## WORK TASK
Transcribe the records below word for word, beginning with the first line and stopping after the line that contains "right shoulder: (137, 154)"; pictures are not part of the copy.

Content starts

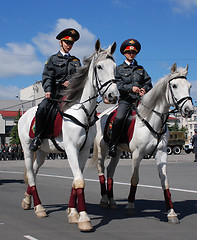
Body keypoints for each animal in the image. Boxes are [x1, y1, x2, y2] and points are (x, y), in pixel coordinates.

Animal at [17, 39, 118, 231]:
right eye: (99, 66)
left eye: (115, 67)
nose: (113, 96)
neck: (82, 110)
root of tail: (24, 115)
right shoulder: (71, 149)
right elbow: (79, 181)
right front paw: (84, 219)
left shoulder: (84, 151)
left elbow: (76, 180)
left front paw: (73, 212)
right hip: (27, 149)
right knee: (31, 175)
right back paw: (39, 208)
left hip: (42, 152)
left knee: (34, 170)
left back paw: (27, 200)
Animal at [91, 62, 193, 224]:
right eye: (175, 85)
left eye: (190, 86)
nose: (189, 110)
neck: (151, 119)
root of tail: (102, 115)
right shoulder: (137, 154)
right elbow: (134, 178)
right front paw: (130, 205)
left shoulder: (161, 153)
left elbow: (165, 181)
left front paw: (171, 213)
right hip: (103, 149)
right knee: (101, 169)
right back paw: (104, 199)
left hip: (117, 151)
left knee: (110, 171)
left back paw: (112, 201)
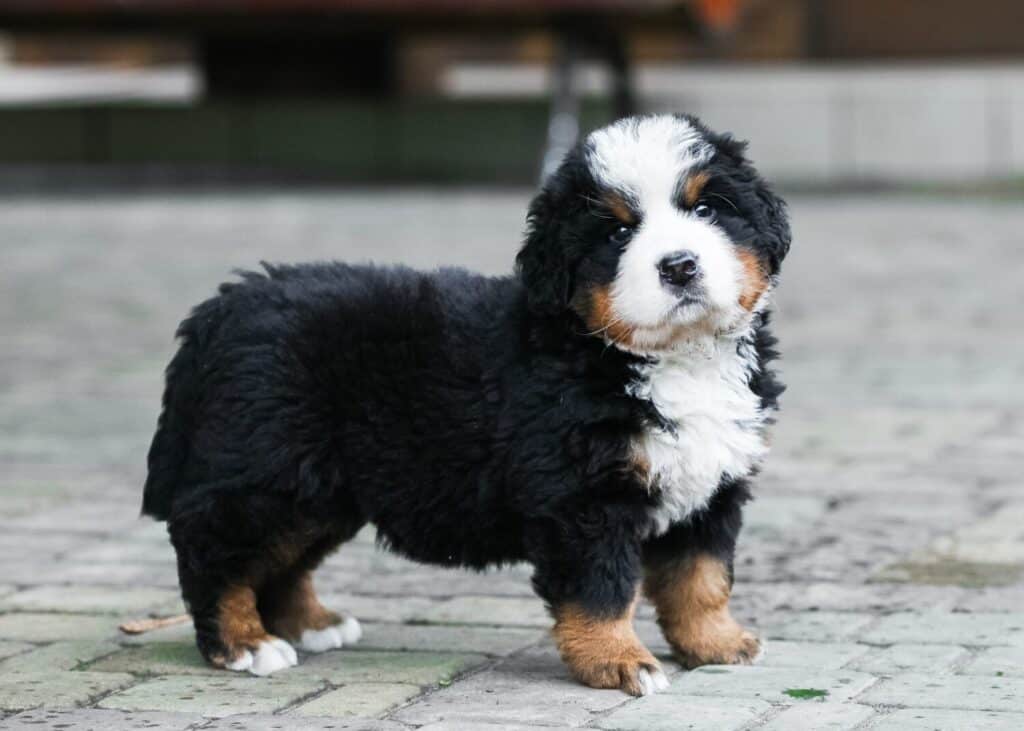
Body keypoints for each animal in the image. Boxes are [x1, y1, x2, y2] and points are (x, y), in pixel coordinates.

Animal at [142, 113, 790, 696]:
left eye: (706, 210)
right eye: (616, 233)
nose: (679, 265)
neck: (667, 359)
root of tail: (226, 305)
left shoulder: (713, 488)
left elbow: (702, 578)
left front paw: (716, 644)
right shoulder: (583, 498)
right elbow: (602, 589)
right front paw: (618, 661)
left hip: (320, 492)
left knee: (283, 561)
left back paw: (312, 624)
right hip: (263, 475)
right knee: (214, 552)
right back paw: (242, 643)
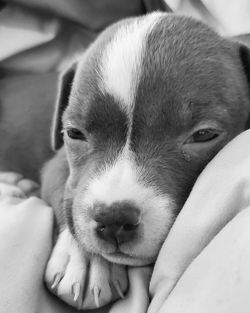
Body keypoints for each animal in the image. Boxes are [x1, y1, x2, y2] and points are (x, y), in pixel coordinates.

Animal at [41, 11, 250, 308]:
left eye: (203, 135)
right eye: (74, 133)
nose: (113, 218)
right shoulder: (55, 164)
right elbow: (66, 190)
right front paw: (86, 261)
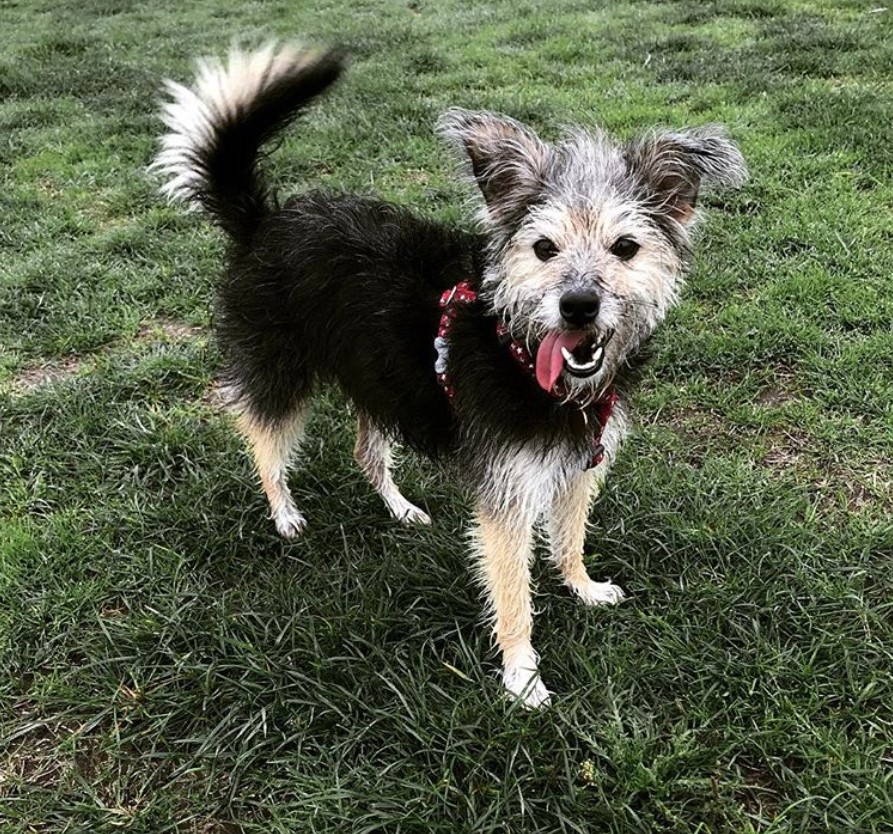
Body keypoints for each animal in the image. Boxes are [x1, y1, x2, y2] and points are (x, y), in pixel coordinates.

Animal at [153, 42, 744, 704]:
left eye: (625, 248)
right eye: (544, 248)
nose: (579, 306)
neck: (520, 354)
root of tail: (265, 221)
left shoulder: (578, 466)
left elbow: (570, 538)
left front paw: (583, 588)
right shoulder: (506, 495)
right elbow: (513, 594)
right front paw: (522, 677)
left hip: (380, 378)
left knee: (366, 450)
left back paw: (400, 507)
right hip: (280, 368)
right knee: (264, 441)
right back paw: (284, 513)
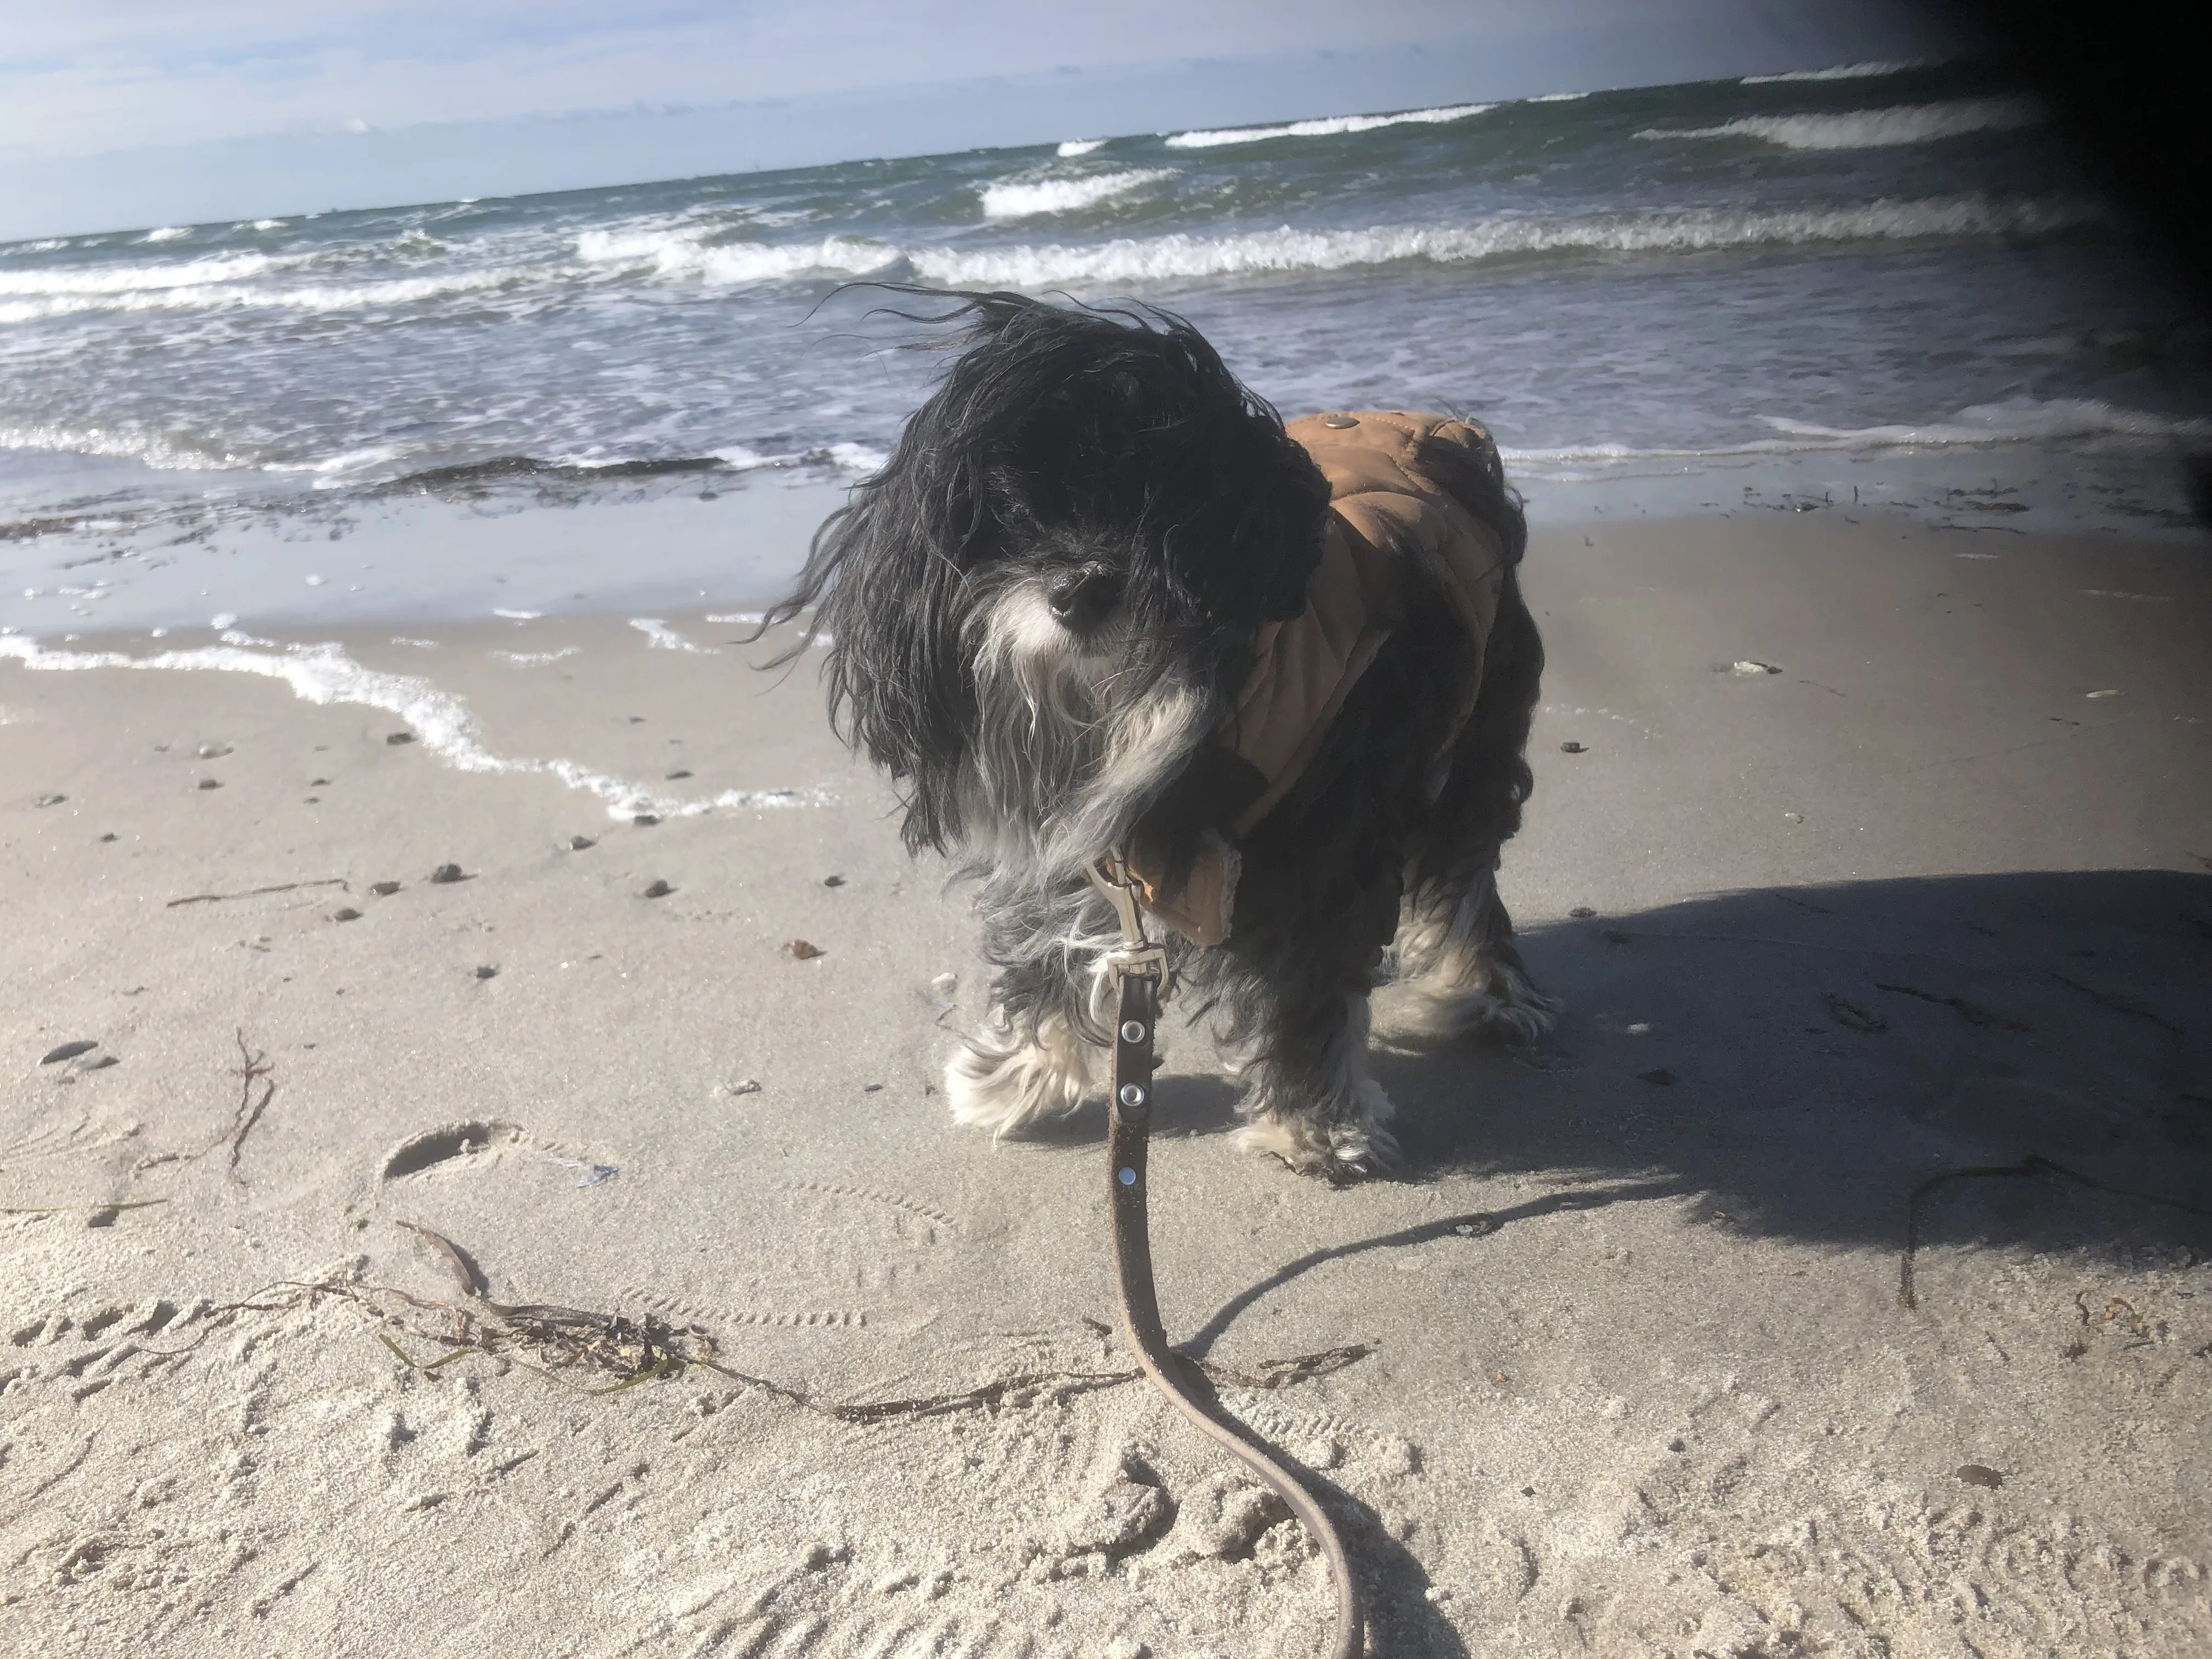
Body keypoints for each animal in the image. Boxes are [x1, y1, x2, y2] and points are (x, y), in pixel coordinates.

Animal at [761, 296, 1557, 1186]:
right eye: (1011, 507)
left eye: (1168, 505)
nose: (1079, 590)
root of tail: (1447, 438)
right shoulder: (1080, 841)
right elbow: (1044, 946)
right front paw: (1017, 1076)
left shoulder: (1324, 856)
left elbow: (1309, 991)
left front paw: (1315, 1129)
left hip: (1476, 742)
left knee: (1465, 878)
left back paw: (1486, 993)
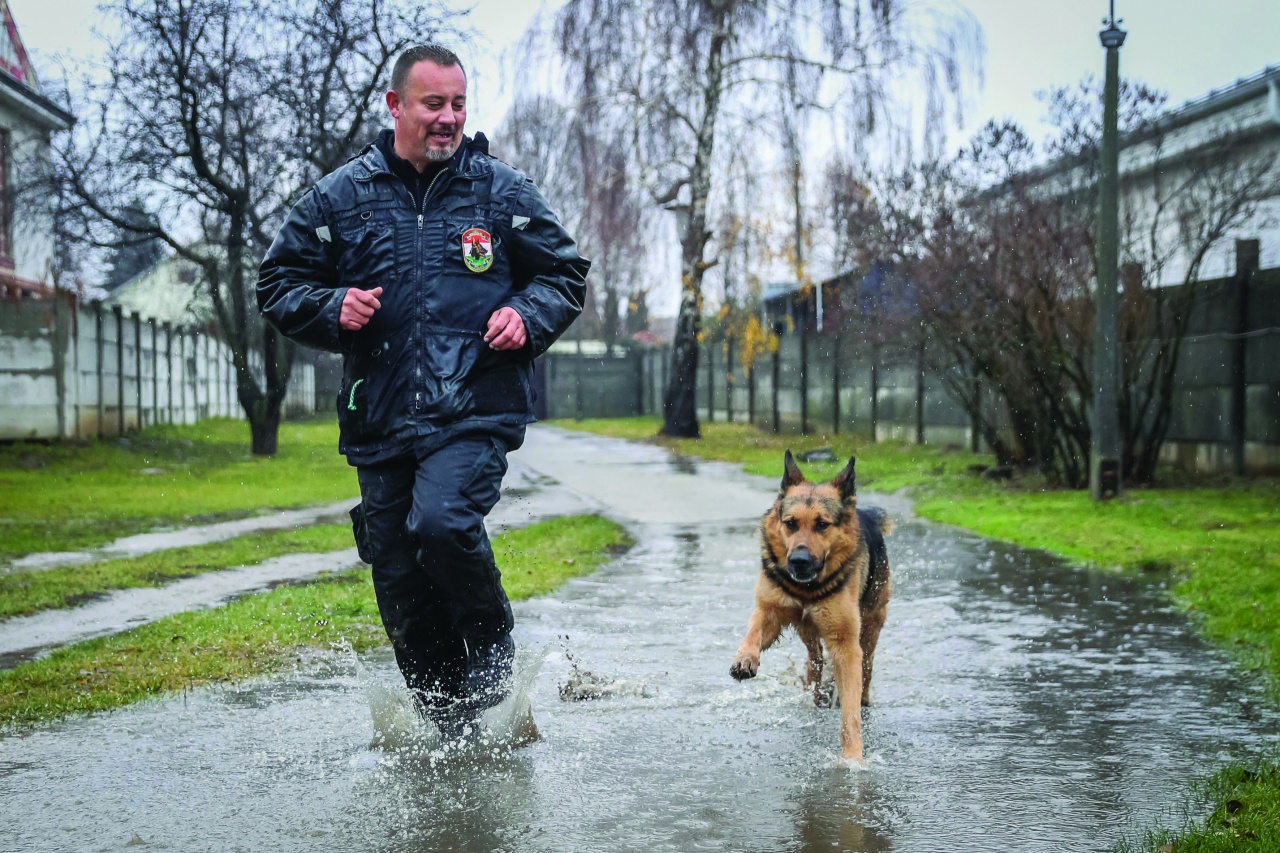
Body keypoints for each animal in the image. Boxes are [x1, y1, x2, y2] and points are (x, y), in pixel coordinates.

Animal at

Content ends

## EXERCISE SOLUTION
Body keypoints for each animal in the image. Boxes are [x1, y1, x2, y2] and points are (x, y), in pixel coordinates.

Animal at [17, 39, 118, 231]:
right eye: (99, 66)
left eye: (115, 67)
nose: (113, 96)
neck: (82, 110)
root of tail: (24, 115)
right shoulder: (71, 149)
right elbow: (79, 181)
right front paw: (84, 219)
left shoulder: (84, 151)
left elbow: (76, 180)
left front paw: (73, 212)
right hip: (27, 149)
right knee: (31, 175)
right back paw: (39, 208)
left hip: (42, 152)
left knee: (34, 170)
left back paw: (27, 200)
Animal at [91, 62, 193, 224]:
right eye: (175, 85)
left eye: (190, 86)
nose: (189, 110)
neck: (151, 119)
root of tail: (102, 115)
right shoulder: (137, 154)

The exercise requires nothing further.